20090918

"I can see for miles..."

A lot of SABRmetrics, it seems to me, is trying to provide an easy answer to the question of, "How good is this player?"

And most of it is trying to do so with a number (OPS, OPS+, wOBA, VORP, UZR/150, ERA, ERA+, FIP, xFIP, tRA, WPA/LI, WSAB, WAR, etc). But Beyond the Boxscore's Justin Bopp just came up with a different way. In a very good decision, they decided to do it graphically.

It attempts to give you a "diamond's eye view" of a player's contributions on offense, defense, and on the bases.

It's a very cool idea, although I think the implementation might need a bit of work. Take a look at Adam Dunn's graph in the article. While it looks very cool, I think it shows a potential problem. To wit, if a player has a sufficiently negative fielding value, and sufficiently small slugging, they would end up with a negative area. And while that would look pretty neat, I don't think anyone would argue that it isn't too useful. (The easy way to fix this, of course, is to set the middle (50% at 0 UZR/150, and set the extremes at +/- the largest absolute value UZR/150 in the league.)

But that does lead to a neat idea. If it could be weighted appropriately, it would be really neat if we could look at that, and the area within the polygon bounded by the player's four values would give a good proxy for a player's overall value. To do that, of course, the four quadrants wouldn't be equal (on base would be significantly larger than slugging, for instance). Taking it one step further, making it a really neat overview would be to find a way to make the area within the boundary equal (in some sense) to, say, WAR.

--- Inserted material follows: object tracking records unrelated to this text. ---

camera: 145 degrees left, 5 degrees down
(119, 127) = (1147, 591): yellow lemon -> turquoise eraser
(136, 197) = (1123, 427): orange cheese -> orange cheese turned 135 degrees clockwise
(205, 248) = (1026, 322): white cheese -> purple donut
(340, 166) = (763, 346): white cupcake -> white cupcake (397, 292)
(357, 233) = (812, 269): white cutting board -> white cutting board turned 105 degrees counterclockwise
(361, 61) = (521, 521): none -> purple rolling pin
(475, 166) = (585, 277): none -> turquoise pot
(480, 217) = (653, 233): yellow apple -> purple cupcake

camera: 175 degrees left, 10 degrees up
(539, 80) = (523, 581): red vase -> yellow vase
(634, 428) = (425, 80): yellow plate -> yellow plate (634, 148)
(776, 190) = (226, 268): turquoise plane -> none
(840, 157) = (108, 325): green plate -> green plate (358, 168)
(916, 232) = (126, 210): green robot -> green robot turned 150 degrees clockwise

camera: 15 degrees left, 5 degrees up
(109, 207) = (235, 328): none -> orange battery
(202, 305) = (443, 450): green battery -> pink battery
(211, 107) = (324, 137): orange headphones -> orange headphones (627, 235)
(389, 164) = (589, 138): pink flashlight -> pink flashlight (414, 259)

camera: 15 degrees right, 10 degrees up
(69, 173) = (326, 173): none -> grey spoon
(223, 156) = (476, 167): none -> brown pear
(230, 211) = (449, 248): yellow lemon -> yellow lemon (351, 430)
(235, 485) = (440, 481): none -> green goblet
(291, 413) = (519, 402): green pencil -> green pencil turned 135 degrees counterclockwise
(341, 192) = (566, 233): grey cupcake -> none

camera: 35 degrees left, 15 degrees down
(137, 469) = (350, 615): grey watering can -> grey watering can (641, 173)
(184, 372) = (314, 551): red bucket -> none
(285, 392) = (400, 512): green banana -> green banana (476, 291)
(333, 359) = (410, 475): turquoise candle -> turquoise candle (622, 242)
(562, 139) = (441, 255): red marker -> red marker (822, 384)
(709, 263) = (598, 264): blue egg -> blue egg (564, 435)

Of course, maybe that would defeat the purpose of the exercise. If the purpose is to see how someone's component skills compared to the rest of the league at a glance, then that might not work. That is, the baserunning component would be so small as to be impossible to make comparisons, most likely. But it would still be cool.

One minor quibble with the overall method (about which I don't have any idea how to deal, at the moment), is that someone's values can change from one day to the next, even if they didn't play on a given day.

Glove slaps: tango, neyer.

Update: I forgot that I wanted to mention: did Pujol's defense rating end up so low because of positional adjustment? I expected his to be much higher.

I'd also be curious to know what Nyjer Morgan's graph would look like.